Putting it all together

OK, now we can run R and Docker from a reproducible environment. What is the best way to run Docker from R? There are some functions in base R for running external commands (system(), system2()) as well as the excellent processx package. Here, though I will use the babelwhale package, which provides some nice wrappers to run Docker (or Singularity)7.

Here is an example _targets.R file using babelwhale to run Docker. This workflow downloads a pair of fasta files, then trims low-quality bases using the fastp program8:

library(targets)
library(tarchetypes)
library(babelwhale)

# Set babelwhale backend for running containers
# (here, we are using Docker, not Singularity)
set_default_config(create_docker_config())

# Define workflow
list(
  # Download example fastq files
  tar_file(
    read_1, { 
      download.file(
        url = "https://raw.githubusercontent.com/OpenGene/fastp/master/testdata/R1.fq",
        destfile = "R1.fq")
      "R1.fq"

**Actions to take**
a) Return everything in the passage on running Docker from R from "Here is an example" down to "Docker, not Singularity)".
b) In the passage on running Docker from R, which program does the example workflow use to trim low-quality bases?
c) Extend the passage on running Docker from R from the point where it stops.
The material after the passage on running Docker from R comes from a separate source.

**Input data**

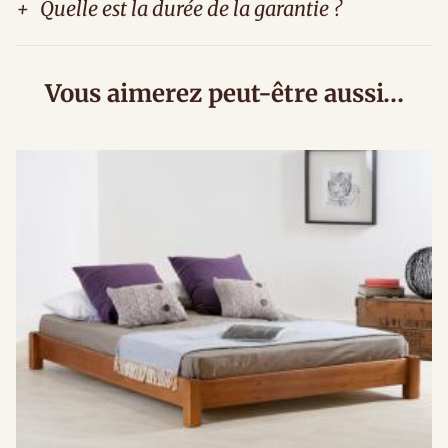
+
Quelle est la durée de la garantie ?
Vous aimerez peut-être aussi…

**Responses by item number**
a)
Here is an example _targets.R file using babelwhale to run Docker. This workflow downloads a pair of fasta files, then trims low-quality bases using the fastp program8:

library(targets)
library(tarchetypes)
library(babelwhale)

# Set babelwhale backend for running containers
# (here, we are using Docker, not Singularity)

b) The fastp program.

c)
    }
  ),
  tar_file(
    read_2, { 
      download.file(
        url = "https://raw.githubusercontent.com/OpenGene/fastp/master/testdata/R2.fq",
        destfile = "R2.fq")
      "R2.fq"
    }
  ),
  # Clean the fastq file with fastp
  tar_file(
    fastp_out, {
      babelwhale::run(
        # Name of docker image, with tag specifying version
        "quay.io/biocontainers/fastp:0.23.1--h79da9fb_0",
        # Command to run
        command = "fastp",
        # Arguments to the command
        args = c(
          # fastq input files
          "-i", paste0("/wd/", read_1), 
          "-I", paste0("/wd/", read_2), 
          # fastq output files
          "-o", "/wd/R1_trim.fq",
          "-O", "/wd/R2_trim.fq",
          # trim report file
          "-h", "/wd/trim_report.html"),
        # Volume mounting specification
        # this uses getwd(), but here::here() is also a good method
        volumes = paste0(getwd(), ":/wd/")
      )
      c("R1_trim.fq", "R2_trim.fq", "trim_report.html")
    }
  )
)

In order to run this targets workflow, the above code must be saved as _targets.R in the project root directory (you should have downloaded it above).

Finally, everything is in place! All we need to do now is run targets::tar_make(), sit back, and enjoy the show:

targets::tar_make()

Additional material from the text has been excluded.